DIRECTIONS |
In the records below, find the line containing "ring tip: (581, 305)"; copy exactly that line and all lines after it to the end, and nothing else.

Human pose images with coordinates |
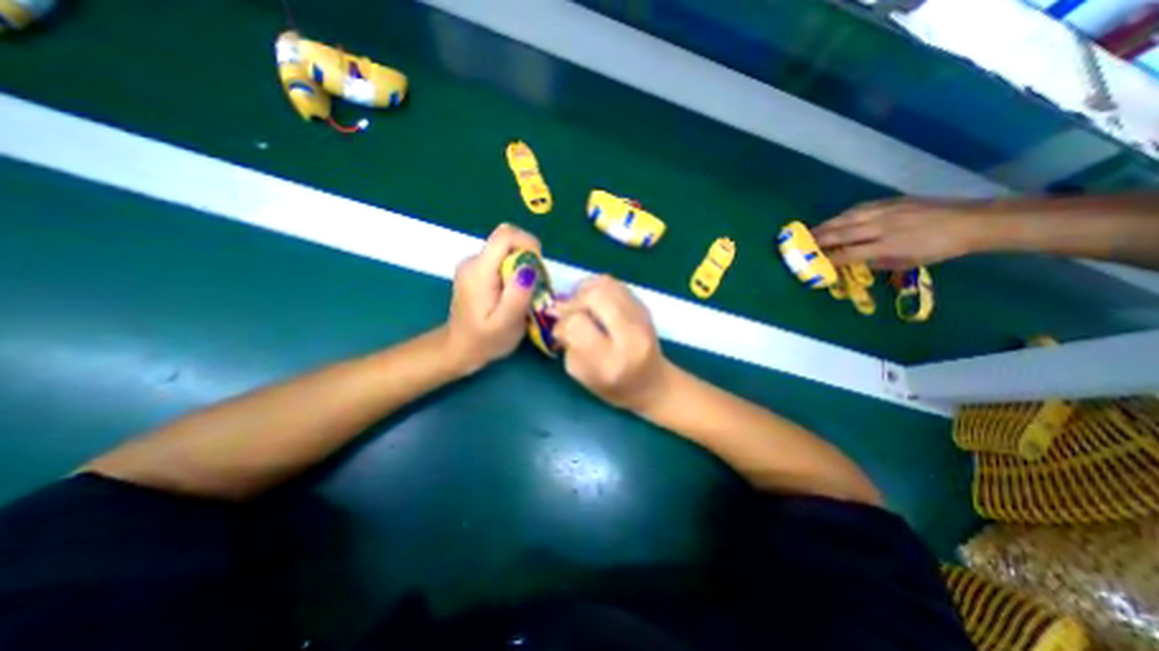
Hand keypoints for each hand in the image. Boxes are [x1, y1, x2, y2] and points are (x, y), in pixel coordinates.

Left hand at [446, 224, 539, 372]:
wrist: (460, 349)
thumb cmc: (485, 340)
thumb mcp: (506, 323)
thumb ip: (517, 296)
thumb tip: (529, 268)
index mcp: (479, 270)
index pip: (506, 236)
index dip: (528, 243)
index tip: (539, 267)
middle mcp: (473, 261)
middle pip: (508, 241)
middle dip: (528, 258)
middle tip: (534, 286)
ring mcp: (473, 265)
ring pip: (507, 251)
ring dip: (523, 267)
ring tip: (525, 294)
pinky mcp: (477, 271)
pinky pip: (502, 260)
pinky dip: (514, 272)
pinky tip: (514, 294)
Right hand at [553, 274, 671, 408]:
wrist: (653, 383)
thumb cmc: (613, 386)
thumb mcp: (582, 375)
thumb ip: (567, 343)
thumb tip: (557, 310)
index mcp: (611, 360)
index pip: (578, 324)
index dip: (563, 323)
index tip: (561, 331)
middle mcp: (630, 334)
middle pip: (595, 296)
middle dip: (574, 300)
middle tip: (568, 312)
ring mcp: (641, 317)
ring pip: (606, 284)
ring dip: (585, 290)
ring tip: (581, 305)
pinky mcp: (644, 306)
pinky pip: (615, 284)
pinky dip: (597, 288)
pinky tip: (594, 303)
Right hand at [813, 197, 986, 268]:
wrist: (972, 221)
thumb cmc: (939, 248)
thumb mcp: (907, 263)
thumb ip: (876, 262)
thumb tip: (853, 261)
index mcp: (888, 245)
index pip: (848, 253)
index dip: (828, 258)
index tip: (812, 262)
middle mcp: (883, 226)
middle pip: (842, 233)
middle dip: (819, 239)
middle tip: (801, 244)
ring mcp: (886, 211)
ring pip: (847, 218)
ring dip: (826, 225)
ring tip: (811, 231)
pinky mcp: (891, 201)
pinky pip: (860, 208)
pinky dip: (843, 215)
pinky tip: (836, 219)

WORKED SOLUTION |
ring tip: (581, 305)
pinky mcp: (644, 306)
pinky pip: (615, 284)
pinky dip: (597, 288)
pinky tip: (594, 303)
Right hand at [813, 197, 986, 268]:
wrist: (972, 221)
thumb cmc: (939, 248)
thumb mcp: (907, 263)
thumb ip: (876, 262)
thumb tip: (853, 261)
index mcp: (888, 245)
index pip: (848, 253)
index dip: (828, 258)
index tip: (812, 262)
middle mcp: (883, 226)
middle pip: (842, 233)
middle dip: (819, 239)
middle tip: (801, 244)
ring mcp: (886, 211)
ring pip: (847, 218)
ring dip: (826, 225)
ring tip: (811, 231)
pinky mcp: (891, 201)
pinky pip: (860, 208)
pinky dip: (843, 215)
pinky tip: (836, 219)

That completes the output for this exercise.